Leather sacks of water were kept in a net at one end of the deck. Arabella brought him one, tossing it to him from some distance away in case of a ruse.

“Thanks,” Gowse said, pulling the stopper with his teeth. He swigged down half the water and used the other half to wet his shirt-tail and mop up some of the blood from his face. Droplets of reddish water drifted everywhere.

After cleaning himself up a bit, Gowse looked up to where Arabella still hung near the overhead. “Good fight, lad.” He nodded. “Good fight.”

“Thank you,” Arabella said, not knowing what else to say.

“We’ll do better with that gun tomorrow.”

“I’ll do my best.”

“That’s all a man can do.”

Airmen, Arabella reflected, were a strange lot.

*

After the fight, the men treated Arabella differently. Before, she’d felt tolerated—the weak, unskilled new hand—and had thought that good enough, for now. But after her defeat of Gowse she seemed accepted as truly part of the crew. When she had problems or questions, the other men provided answers and assistance without the air of annoyance or opprobrium they’d displayed before; she was now treated as merely inexperienced. It was as though, by showing skill with her fists, she’d demonstrated her potential to perform any other task.

As for Gowse himself, to Arabella’s great surprise his relations with Arabella grew highly cordial.
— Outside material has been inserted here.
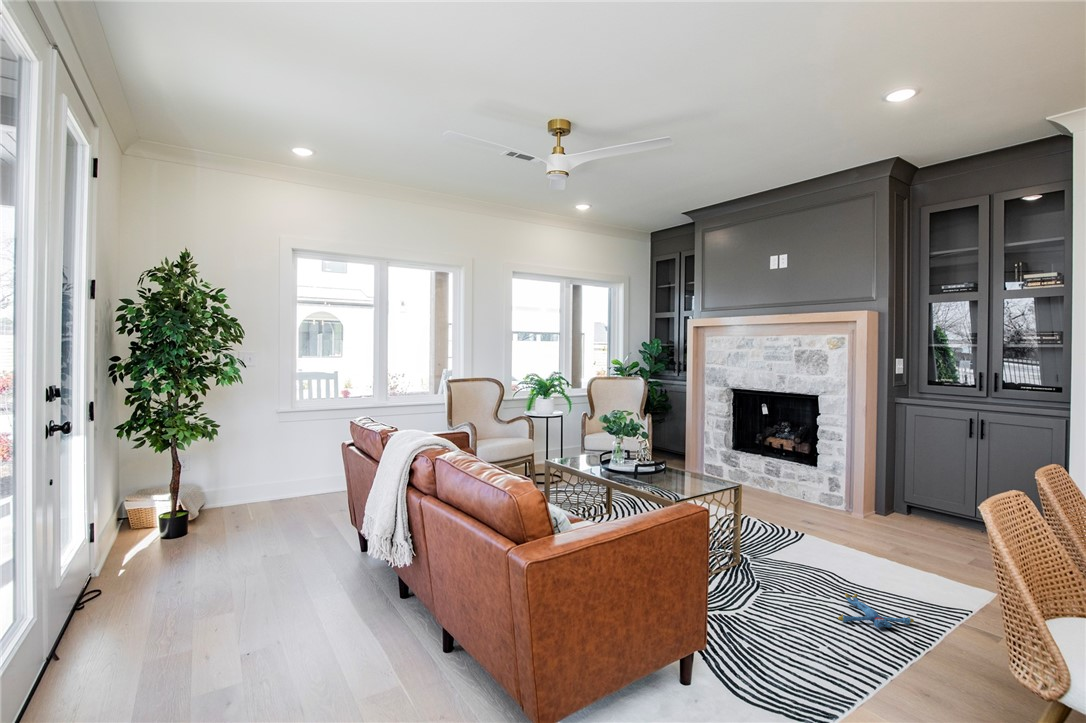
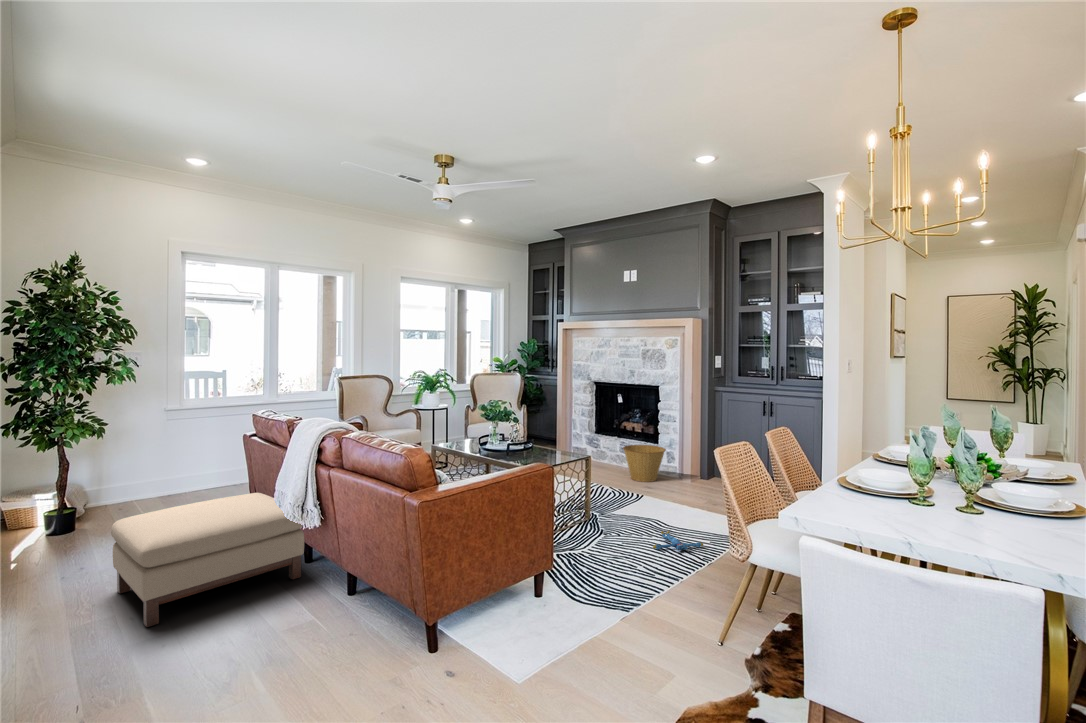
basket: none [772,467,830,514] -> present [623,445,666,482]
ottoman: none [195,511,396,675] -> present [111,493,304,627]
She’d feared retaliation, expected incivility, and hoped for merely being left alone, but despite his two black eyes and visibly off-kilter nose—about which every one, including the officers, studiously avoided any comment—Gowse now treated Arabella as the greatest of friends.

Of course, she was still the most junior member of the crew, still given the filthiest and most tedious jobs. And if in gunnery drill she was slow in delivering a charge of powder, which did still occur from time to time, Gowse could be sharp with a rebuke. But the same was true of any other man whose performance displeased him, and during the few hours of each day when they were neither asleep nor employed in their duties he would often invite her to share a chew of tobacco (which she declined) or join in a game of cards.

Paradoxically, now that the men had accepted her as one of their own, Arabella worried more about keeping her sex hidden. Before, when no one had paid her the least mind, she’d been free to slink off to the head while the men were gaming or carousing together, when she was less likely to be caught with her pants down. Now that she was engaged in those games and carousals herself, her absence was more likely to be noticed.

But even at those times when she was not alone in the head, she still managed to keep her private parts private. The space was dark, close, and vile; visibility was poor, and no one wanted to do any thing other than to get in, do his business, and get out. Only during a few days of the month was there any need for Arabella to spend any more time in the head than that herself, and even then she could plead the flux or some other, more sordid, medical condition. These excuses were greeted by a sympathetic nod or knowing wink, and seemed to raise no suspicion. Certainly no airman would even consider consulting the ship’s surgeon for any condition less serious than a direct and immediate threat to life or limb.

Outside of the head there was rarely any threat of exposure. The men slept in their clothing, almost never washed—water was too closely rationed to do otherwise—and even when a man was injured or ill and had to visit the surgeon, clothing was removed only from the affected part. Some men would strip off their shirts during gunnery drill and when working the pedals, but not every one did, and no one ever questioned Arabella’s modesty. And as the ship drew farther and farther from the sun, the warmth of the air diminished and hardly any man went shirtless.

But there was one incident in the head that made Arabella’s heart pound.

*

The incident came in the middle of Arabella’s time off-watch, when a dire pressure in her gut roused her from her well-earned slumber. She rushed to the head, and was in the middle of doing her business when she realized she was not alone. Two other men were there with her.